This prospective observational study was performed over the years 2017 to 2019. Because of the complexity of the problem and the explorative nature of this study, we conceived it as a multi-case study in which the setting and participants were deliberately chosen. This study is part of the COMPAS study (COMfort in PAlliative Sedation); for full details we refer to the published protocol [10]. The protocol for this observational study has been approved by the biomedical ethics committee of the VUB/UZ Brussel (BUN 14320136504) and registered at ClinicalTrials.gov (ID NCT03273244) [11]. This study was performed in accordance with the principles of the Declaration of Helsinki of 1964 and its subsequent revisions. Ethical approval for this study was obtained from the biomedical ethics committee of the University and University Hospital of Brussels (BUN 14320136504). All study information and patient consent forms were approved by the ethics committee. Written informed consent was obtained from the patient or his/her substitute decision-maker.

Study Participants

Patients were recruited in an academic hospital, a loco-regional hospital, and two homes for the elderly, all located in Belgium. Patients were deliberately selected to reflect variability regarding setting and medical conditions, and written informed consent was obtained from the patient or his/her substitute decision-maker.

Inclusion Criteria

Patients were included if their treating physician considered them:

  1. 1.

    in their last week of life,

  2. 2.

    in conditions that might, when not treated, cause high levels of distress,

  3. 3.

    CSD was to be started.

Procedures

For this prospective study, we combined caregivers’ subjective observational assessment of pain and discomfort with objective measures of depth of sedation and pain/discomfort as produced by NeuroSense and ANI monitors. The NeuroSense monitor displays two frontal EEG signals and calculates a number of parameters including the bilateral WAVcns index (Wavelet Anesthetic Value for the Central Nervous System) ranging from 100 (awake) to 0 (flat EEG). The lower the index, the lower the likelihood of consciousness: after a standard bolus-based propofol induction, 95% of patients lose consciousness under a WAVcns level of 72 [12]. A WAVcns value in the 40–60 range represents an adequate depth of sedation for surgery, while a value of 60 or more represents an increasing risk of waking up [13]. In cases where the two WAVcns indices (each for one hemisphere) differed, we chose the higher value.

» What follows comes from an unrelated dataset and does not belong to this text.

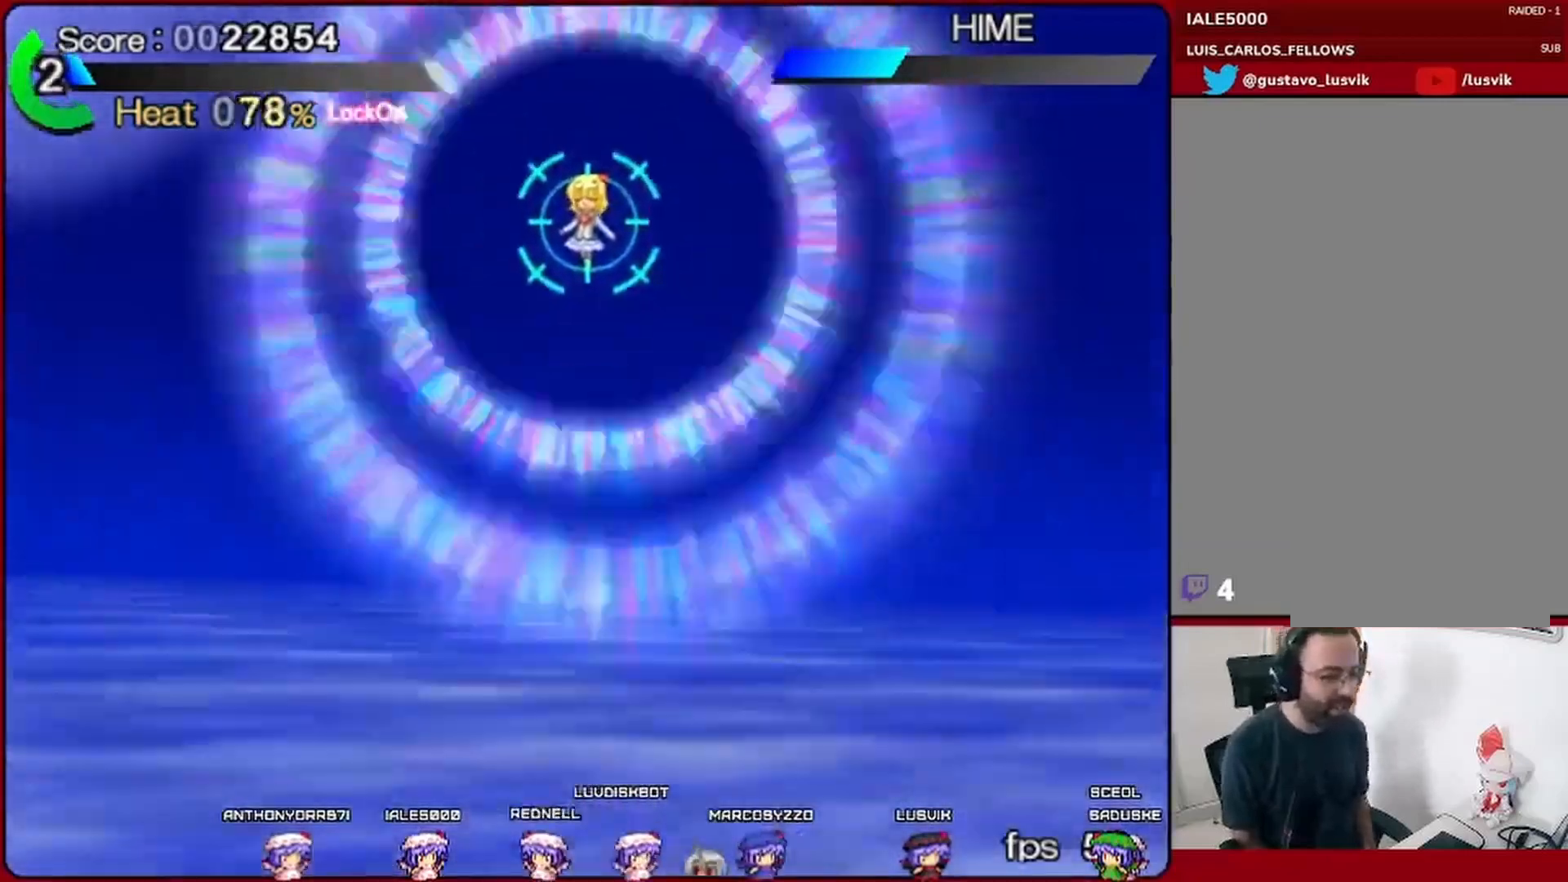
{"buttons": ["DPAD_RIGHT"], "left_stick": "center", "events": [[200, "DPAD_RIGHT", "up"], [467, "DPAD_RIGHT", "down"]]}
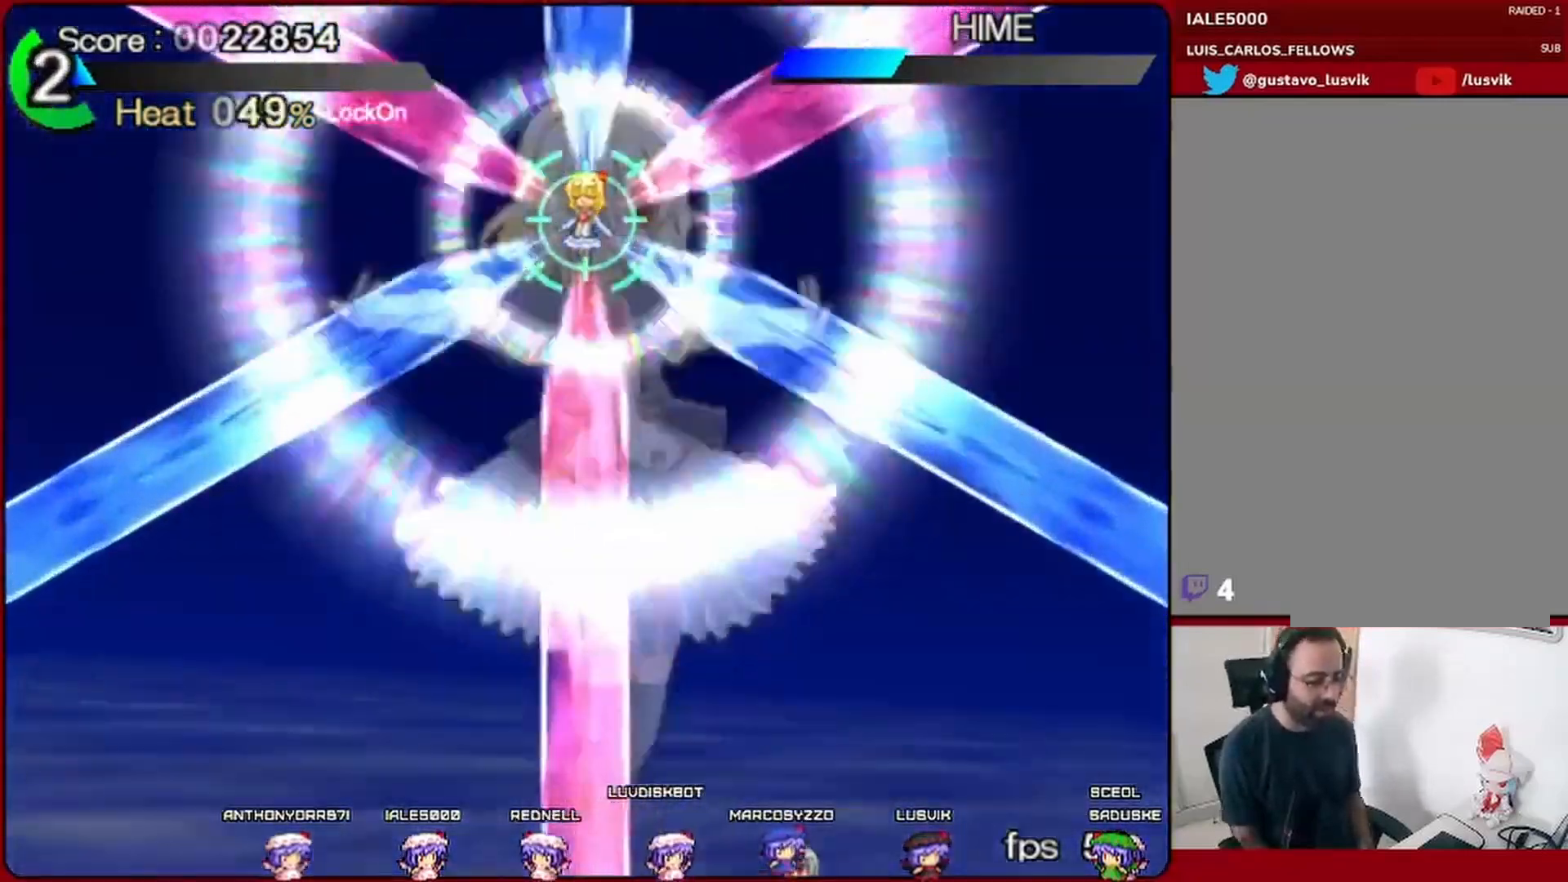
{"buttons": [], "left_stick": "center", "events": [[300, "DPAD_RIGHT", "up"]]}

The ANI monitor continuously monitors heart rate variability (HRV) and transforms this into an analgesia nociception index (ANI 0–100), which assesses parasympathetic activity as a measure of nociception. A recent study showed that ANI is effective in detecting pain in deeply sedated critically ill patients [14]. ANI is a non-invasive tool based on the analysis of the respiratory fluctuations of heart rate that mainly reflect the variability in the parasympathetic tone and so is likely useful to assess pain and discomfort in non-communicative patients. The lower the index, the higher the likelihood of pain. The ANI monitor provides two values: mean-ANI (ANIm), an average calculated over the previous 4 min, and instant ANI (ANIi), an average calculated over a shorter period of time (64 s). Unless otherwise indicated, ANIi was used in our study. An ANI value between 50 and 70 is considered adequate analgesia [15, 16]. A study by Le Guen et al. in conscious patients showed that ANI values < 50 indicate moderate pain, corresponding to a score of > 30 on a visual analogue scale (VAS) for pain [17]. When ANIm is > 70, it is considered safe to decrease doses of opioids.

For each patient, nurses were asked to score three numeric rating scales (NRS) on the patient’s level of consciousness (no consciousness–full consciousness), comfort (no pain–very severe pain) and ability to communicate (no communication possible–full communication possible). The NRS is a segmented numeric version of the visual analog scale (VAS) in which a respondent selects a whole number (0–10 integers) best reflecting the presence of the measured quality. Nurses were asked to do this at the moment they would normally attend to the patient while blinded to the monitor outputs. Each day the principal investigator assessed the patient with observational scales, using one scale that is mentioned in the Flemish palliative sedation guideline and three other scales that have been proposed in the literature:

  1. 1.

    CCPOT (Critical Care Pain Observational Tool), a tool specifically developed for use in patients with limited consciousness [18].

  2. 2.

    RASS (Richmond Agitation-Sedation Scale) [19].

  3. 3.

    M-ESAS (Modified Edmonton Symptom Assessment Scale, validated for a Flemish Palliative Care Population) [20].

  4. 4.

    BPS or BPS-NI (Behavioral Pain Scale Non-Intubated) [21].

Statistical Analysis

Descriptive analyses were performed for all included data. Results were reported as proportions or median values. All analyses were conducted with the use of SPSS Software version 25 (IBM). We dichotomized NRS scores as well as the monitor outputs. Similar to the study by Masman et al., we used a cut-off of 4 to dichotomize the NRS scores by caregivers to determine the presence of the measured quality (0–3: the measured quality is completely or almost completely absent, 4–10: the measured quality is moderately to maximally present) [22]. We used these results to calculate the specificity and sensitivity of the caregiver subjective assessments when compared to objective monitoring by WAVcns and ANI. We then created scatterplots where we indicated the false negatives (FN), true negatives (TN), false positives (FP), and true positives (TP). For assessments of consciousness, these are defined as FN = (WAVcns ≥ 60; NRSc ≤ 3), TN = (WAVcns ≤ 60; NRSc ≤ 3), FP = (WAVcns < 60; NRSc > 3) and TP = (WAVcns ≥ 60; NRSc > 3). For assessments of pain, these are defined as FN = (ANI < 50; NRSp ≤ 3), TN = (ANI ≥ 50; NRSp ≤ 3), FP = (ANI ≥ 50; NRSp > 3) and TP = (ANI < 50; NRSp > 3).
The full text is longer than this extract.